JSON数据主要用于系统间的数据交换,其设计并未过多考虑人类阅读。标准和固定的编码方式为UTF-8。人类编写JSON数据,容易出错,比如非常常见的错误就是,多了个或少了个逗号!JSON的另一个问题是,它不是为了人类阅读而设计的,比如在字符串特别长的时候,没有换行的语法支持(另一个角度看,这也是一种简洁)。

Json Lines

如果用文件存放json数据,可以按照上文所述,一个文件存放一份json数据。

另外一种存放方式,每一行存放一份完整的json数据,这就是json line数据,比如.jsonl后缀的文件。

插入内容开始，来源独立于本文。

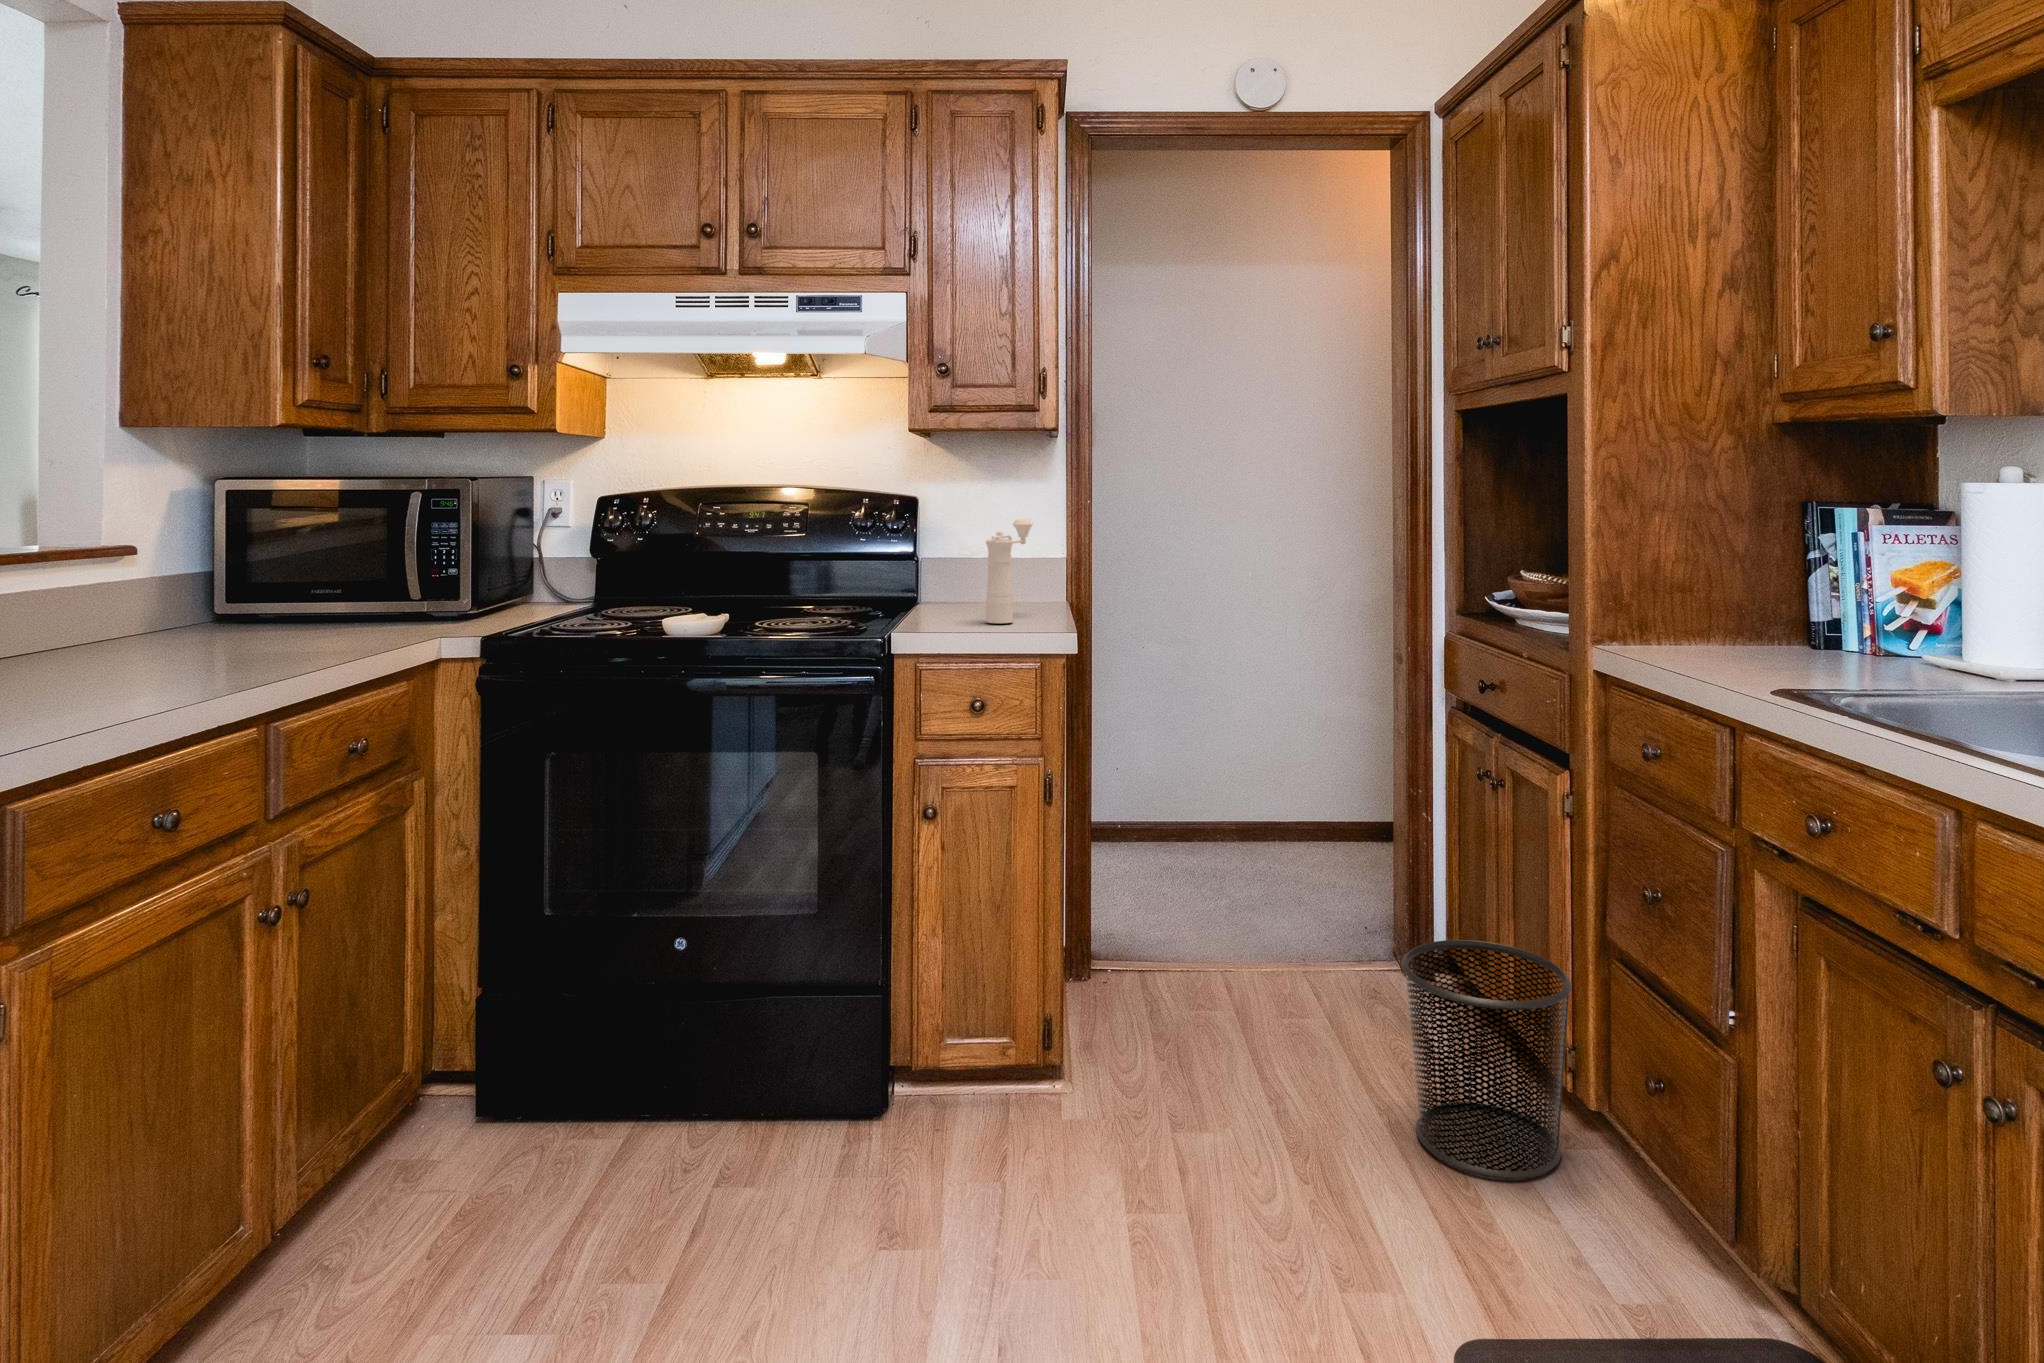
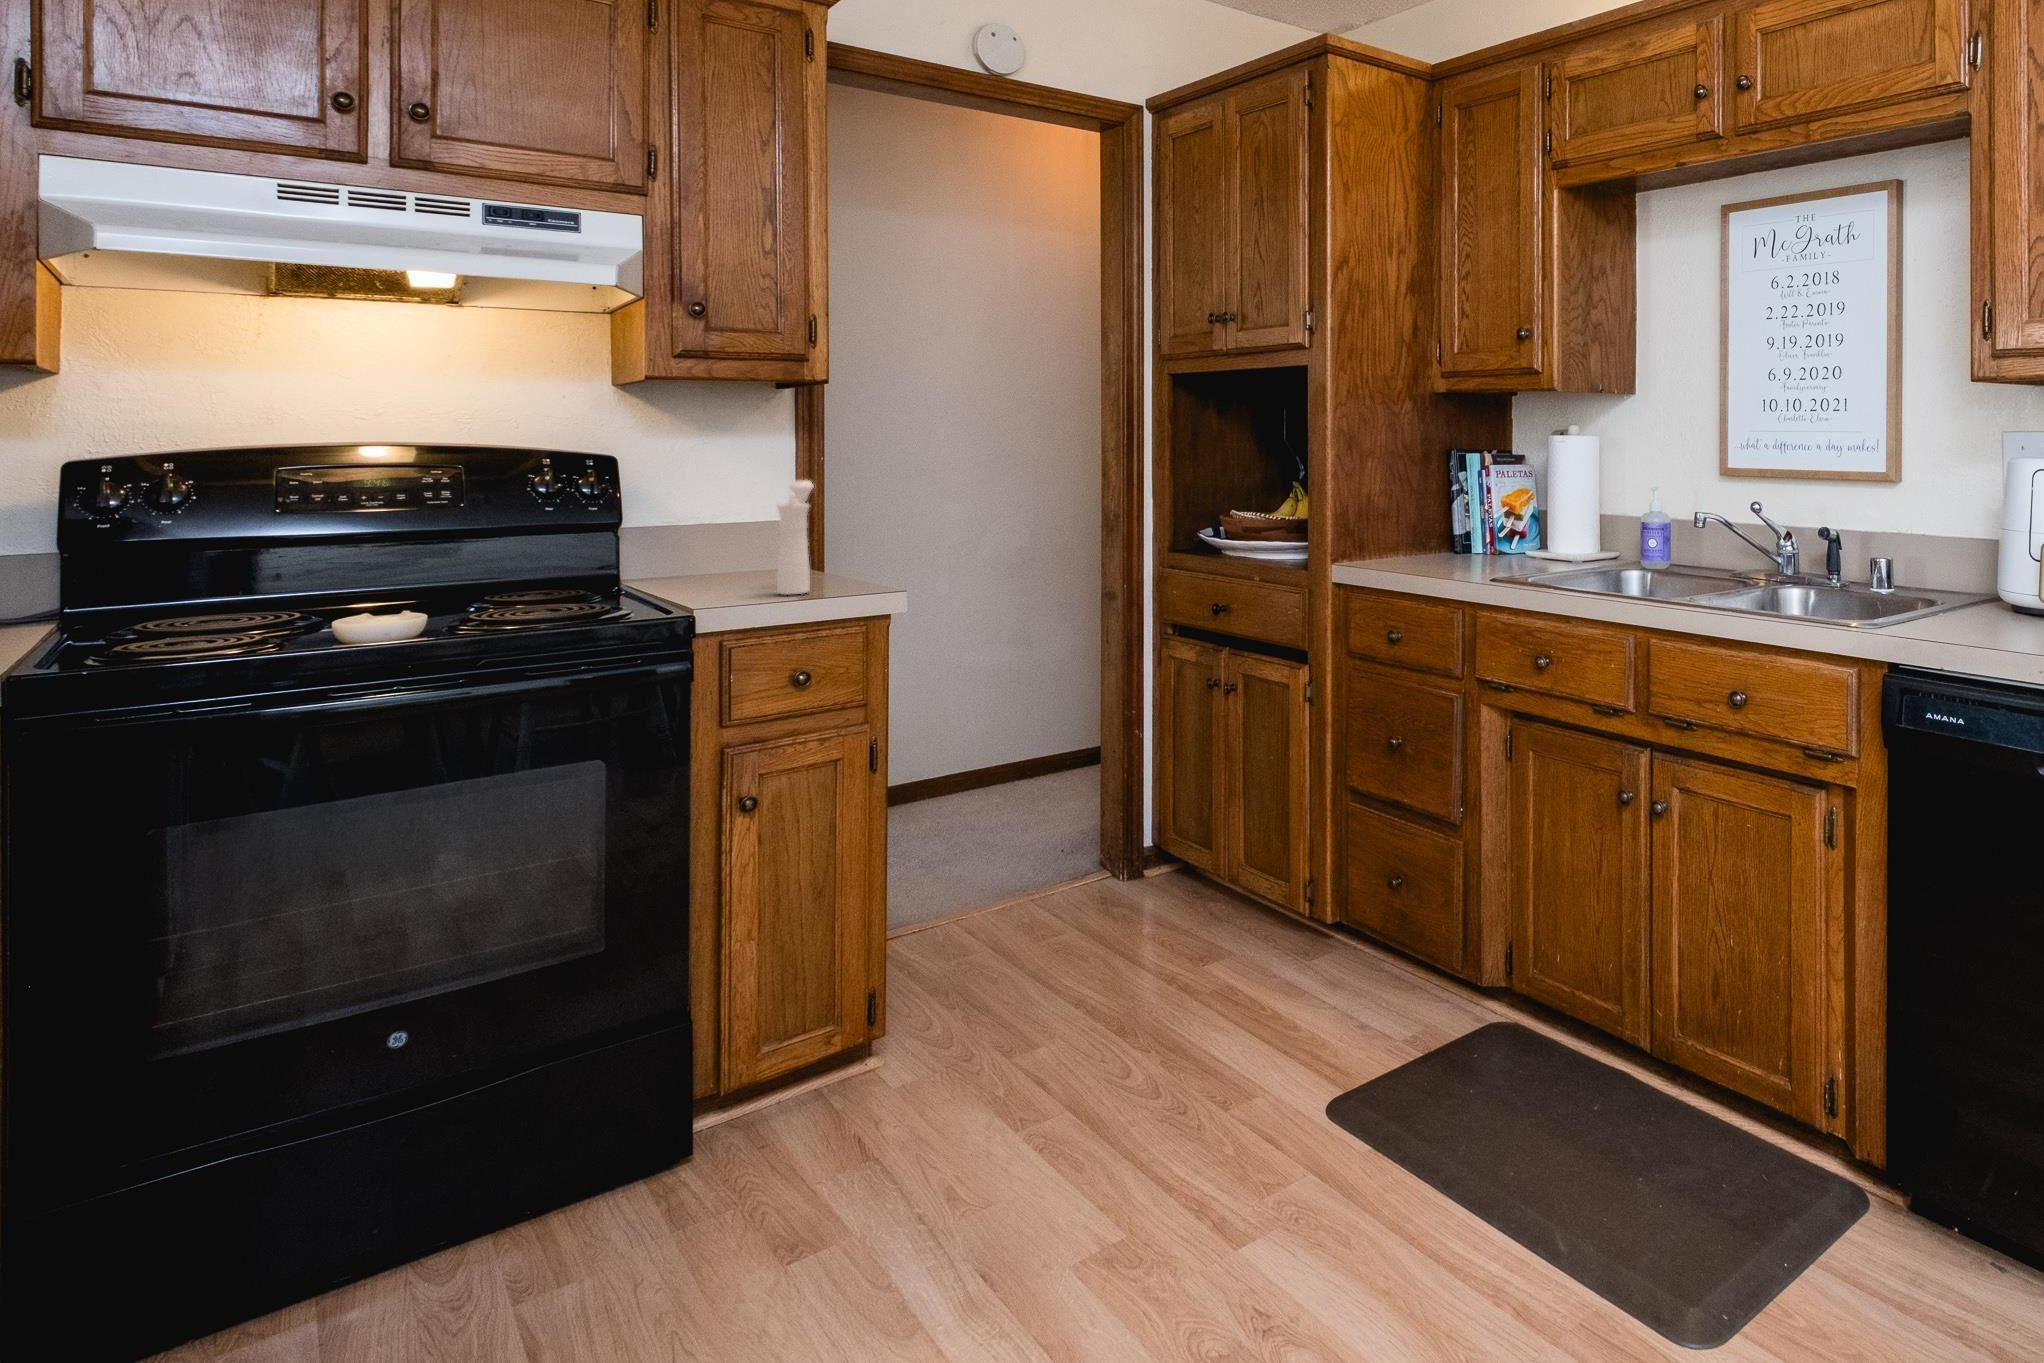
waste bin: present [1401,940,1572,1179] -> none [1193,814,1323,994]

["Name", "Session", "Score", "Completed"]
["Gilbert", "2013", 24, true]
["Alexa", "2013", 29, true]
["May", "2012B", 14, false]
["Deloise", "2012A", 19, true] 

上面这个示例,像不像一个用Json Lines存储的表格。

由于json格式有标准支撑,许多人认为,这是比用CSV格式更好的文本格式。

Python中的json模块

Python在标准库中提供了处理json数据的模块,同时还很贴心地提供了一个命令行json小工具。

在命令行使用json.tool

我们先学习如何在命令行使用json.tool模块,创建一个json文件,用于在代码中测试json模块。

查看json.tool模块命令行参数

$ python3 -m json.tool -h

验证文件中json数据格式,漂亮地输出

$ python3 -m json.tool json.txt
{
    "c": "ccc",
    "a": 1,
    "b": 2.34,
    "d": true,
    "e": [
        1,
        2,
        3,
        4
    ],
    "f": {
        "c": 3,
        "a": 1,
        "b": 2
    }
}

漂亮地输出json数据时,对key进行排序

上例中的两个"c"都是对象的第1个数据,使用--sort-keys可以排序,让输出更漂亮!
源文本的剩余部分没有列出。